> **WHAT IS EXPECTED**
After locating the line that contains "thumb mcp: (87, 157)" in the data below, set down exactly that line and each one after it through the line that contains "index pip: (141, 66)", and nothing more.

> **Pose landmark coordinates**
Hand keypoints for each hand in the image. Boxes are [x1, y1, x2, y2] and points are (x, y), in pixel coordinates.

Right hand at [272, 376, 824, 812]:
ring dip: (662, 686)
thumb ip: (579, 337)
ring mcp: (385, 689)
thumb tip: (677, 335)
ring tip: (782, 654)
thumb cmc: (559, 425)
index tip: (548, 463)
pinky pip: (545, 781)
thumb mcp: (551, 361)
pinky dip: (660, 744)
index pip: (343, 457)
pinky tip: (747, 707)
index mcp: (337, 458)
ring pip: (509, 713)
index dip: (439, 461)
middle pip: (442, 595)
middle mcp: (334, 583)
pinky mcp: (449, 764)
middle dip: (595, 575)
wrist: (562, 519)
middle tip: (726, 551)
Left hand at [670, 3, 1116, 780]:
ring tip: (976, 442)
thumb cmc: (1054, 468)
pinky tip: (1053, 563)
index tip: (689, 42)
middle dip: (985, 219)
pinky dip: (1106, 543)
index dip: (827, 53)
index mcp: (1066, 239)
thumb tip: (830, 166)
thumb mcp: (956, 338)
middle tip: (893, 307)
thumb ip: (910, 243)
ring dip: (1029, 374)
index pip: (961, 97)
...
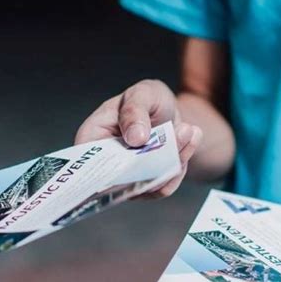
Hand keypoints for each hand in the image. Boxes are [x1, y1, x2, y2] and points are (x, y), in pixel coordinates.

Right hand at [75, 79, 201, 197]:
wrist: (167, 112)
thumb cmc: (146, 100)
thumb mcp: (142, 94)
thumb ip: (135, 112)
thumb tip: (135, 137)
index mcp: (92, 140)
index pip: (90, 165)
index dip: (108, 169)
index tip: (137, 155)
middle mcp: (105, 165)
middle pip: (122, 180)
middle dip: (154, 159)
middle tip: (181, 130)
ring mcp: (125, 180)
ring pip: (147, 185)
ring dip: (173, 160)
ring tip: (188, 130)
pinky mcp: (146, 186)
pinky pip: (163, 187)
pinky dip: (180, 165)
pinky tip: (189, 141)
---
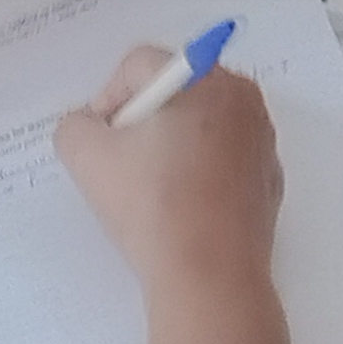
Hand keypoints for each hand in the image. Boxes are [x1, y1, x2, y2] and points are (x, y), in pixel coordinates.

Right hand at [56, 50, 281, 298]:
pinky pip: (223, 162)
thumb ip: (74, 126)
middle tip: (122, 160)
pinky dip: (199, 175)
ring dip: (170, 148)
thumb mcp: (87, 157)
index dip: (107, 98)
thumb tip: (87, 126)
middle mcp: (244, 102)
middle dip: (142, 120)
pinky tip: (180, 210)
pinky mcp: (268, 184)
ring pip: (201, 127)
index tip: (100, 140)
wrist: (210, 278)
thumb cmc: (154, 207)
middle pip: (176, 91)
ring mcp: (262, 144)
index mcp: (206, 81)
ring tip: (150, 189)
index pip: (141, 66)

> **EXERCISE OUTPUT**
thumb mcp: (87, 157)
index dip: (107, 98)
thumb tip: (87, 126)
middle mcp: (244, 102)
middle dip: (142, 120)
pinky tip: (180, 210)
pinky mcp: (268, 184)
ring pip: (201, 127)
index tip: (100, 140)
wrist: (210, 278)
thumb cmc: (154, 207)
middle pip: (176, 91)
ring mcp: (262, 144)
index mcp: (206, 81)
ring tip: (150, 189)
index pip: (141, 66)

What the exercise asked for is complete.